Analyzing Homologous Recombination Using Antibiotic Marker Substrates in Mammalian Cells.

Mammalian cell lines with single-copy, integrated plasmid homologous recombination (HR) substrates are valuable tools to assess spontaneous and DNA double-strand break (DSB)-induced HR in vivo. Two common systems employ repeats of fluorescent markers (e.g., GFP) or antibiotic-resistance markers (e.g., neo). Here, we describe the use of Chinese hamster ovary (CHO) strain 33 as an effective model system for studying DSB-induced HR, a critical DSB repair pathway that generally preserves genomic integrity. This assay utilizes the I-SceI endonuclease from Saccharomyces cerevisiae, which recognizes a unique 18 bp sequence to induce a targeted DSB, thereby triggering HR between neo direct repeats. In this system, one neo allele, referred to as neo12, contains silent mutations that reduce spontaneous recombination, while the other allele is inactivated by an I-SceI restriction site, allowing regulated initiation of recombination. CHO strain 33 demonstrates an exceptionally low background recombination rate in comparison to the direct repeat green fluorescent protein (DR-GFP) assay, which has high spontaneous activity.
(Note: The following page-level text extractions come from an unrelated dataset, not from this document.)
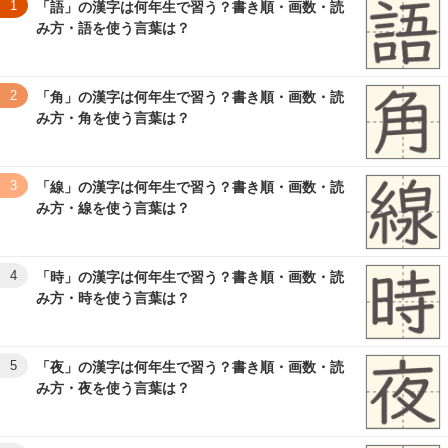
1
「語」の漢字は何年生で習う？書き順・画数・読
み方・語を使う言葉は？
2
「角」の漢字は何年生で習う？書き順・画数・読
み方・角を使う言葉は？
3
「線」の漢字は何年生で習う？書き順・画数・読
み方・線を使う言葉は？
4
「時」の漢字は何年生で習う？書き順・画数・読
み方・時を使う言葉は？
5
「夜」の漢字は何年生で習う？書き順・画数・読
み方・夜を使う言葉は？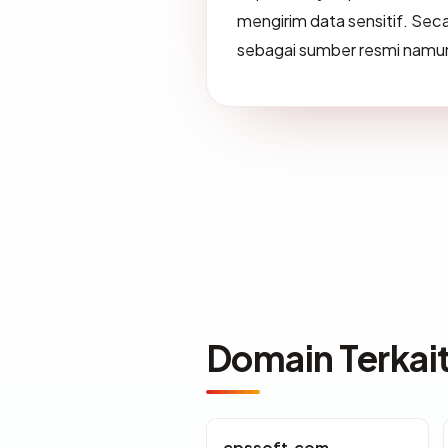
mengirim data sensitif. Se
sebagai sumber resmi namu
Domain Terkai
cpssoft.com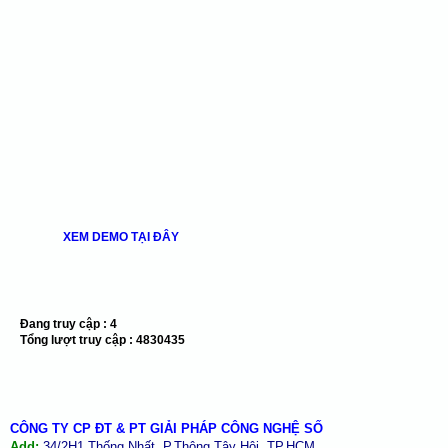
XEM DEMO TẠI ĐÂY
Đang truy cập :
4
Tổng lượt truy cập :
4830435
CÔNG TY CP ĐT & PT GIẢI PHÁP CÔNG NGHỆ SỐ
Add:
34/2H1 Thống Nhất, P.Thông Tây Hội, TP.HCM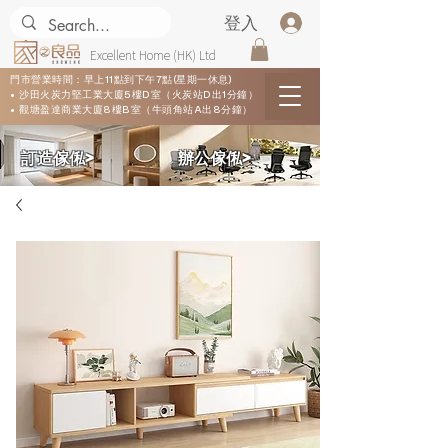
登入
Excellent Home (HK) Ltd
門市營業時間：早上11點到下午7點(星期一休息)
• 沙田火炭力堅工業大廈5樓D室（火炭站D出1分鐘）
• 觀塘盈達商業大廈8樓B室（牛頭角站A出8分鐘）
​訂造傢俬>
​辦公傢俬>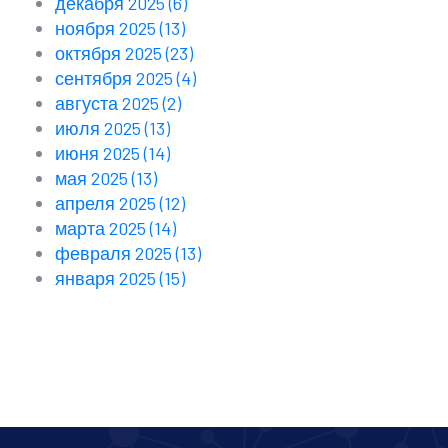
декабря 2025
(6)
ноября 2025
(13)
октября 2025
(23)
сентября 2025
(4)
августа 2025
(2)
июля 2025
(13)
июня 2025
(14)
мая 2025
(13)
апреля 2025
(12)
марта 2025
(14)
февраля 2025
(13)
января 2025
(15)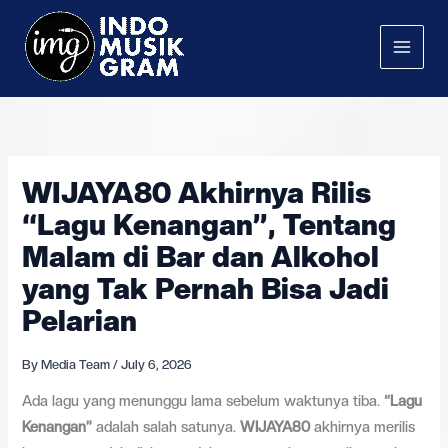
Skip
to
content
WIJAYA80 Akhirnya Rilis
“Lagu Kenangan”, Tentang
Malam di Bar dan Alkohol
yang Tak Pernah Bisa Jadi
Pelarian
By
Media Team
/
July 6, 2026
Ada lagu yang menunggu lama sebelum waktunya tiba.
“Lagu
Kenangan”
adalah salah satunya.
WIJAYA80
akhirnya merilis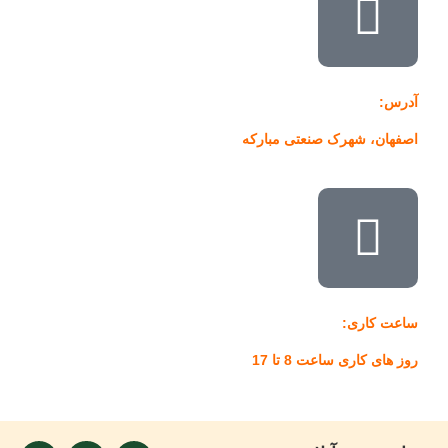
آدرس:
اصفهان، شهرک صنعتی مبارکه
ساعت کاری:
روز های کاری ساعت 8 تا 17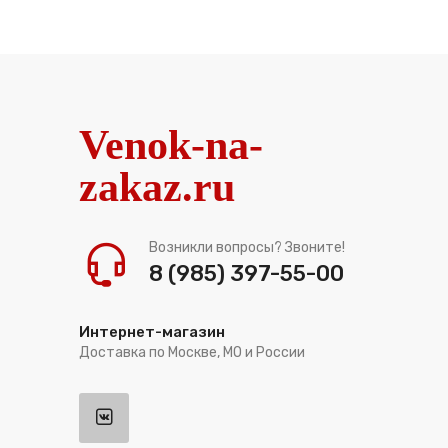
Venok-na-
zakaz.ru
Возникли вопросы? Звоните!
8 (985) 397-55-00
Интернет-магазин
Доставка по Москве, МО и России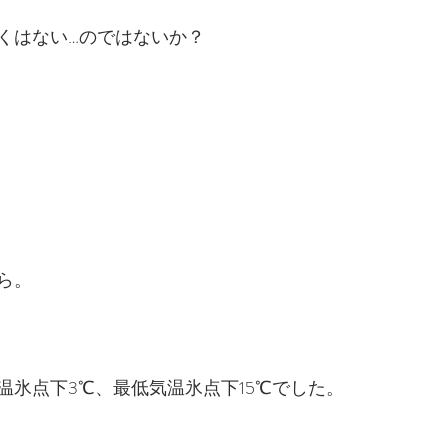
くはない…のではないか？
ら。
温氷点下3℃、最低気温氷点下15℃でした。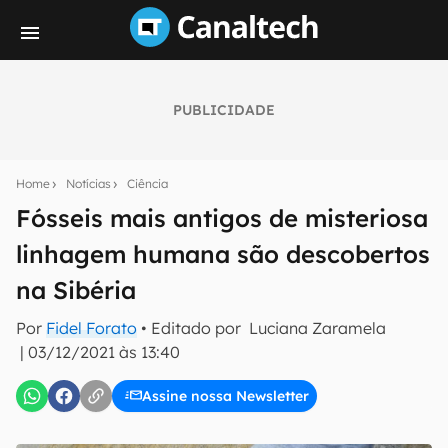
PUBLICIDADE
Seu resumo inteligente do mundo tech!
Assine a newsletter do Canaltech e receba
Home
Notícias
Ciência
notícias e reviews sobre tecnologia em primeira
mão.
Fósseis mais antigos de misteriosa
linhagem humana são descobertos
E-mail
na Sibéria
Por
Fidel Forato
• Editado por
Luciana Zaramela
inscreva-se
|
03/12/2021 às 13:40
Assine nossa Newsletter
Confirmo que li, aceito e concordo com os
Termos de
Uso e Política de Privacidade do Canaltech.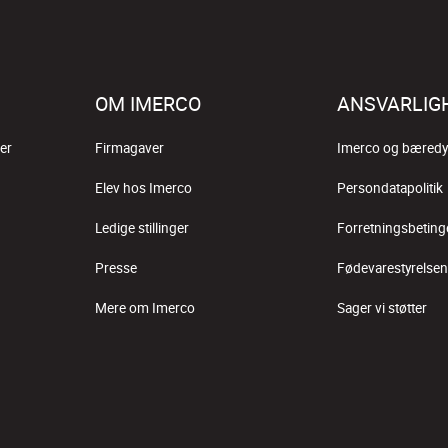
OM IMERCO
ANSVARLIG
er
Firmagaver
Imerco og bæredy
Elev hos Imerco
Persondatapolitik
Ledige stillinger
Forretningsbeting
Presse
Fødevarestyrelsen
Mere om Imerco
Sager vi støtter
Furthermore, recombination frequency in CHO strain 33 can be quantified precisely using colony formation assays, eliminating the need for microscopy or flow cytometry, which is typically required to analyze HR with DR-GFP. This protocol outlines comprehensive methods for detecting I-SceI-induced neo gene conversion or single-strand annealing (SSA) in CHO strain 33. This general protocol can be extended to other cell lines with wild-type or mutant DNA repair and DNA damage checkpoint genetic backgrounds, providing a robust framework for understanding HR mechanisms and evaluating the impact of DNA repair and checkpoint defects on DSB-induced HR repair frequencies and HR product spectra.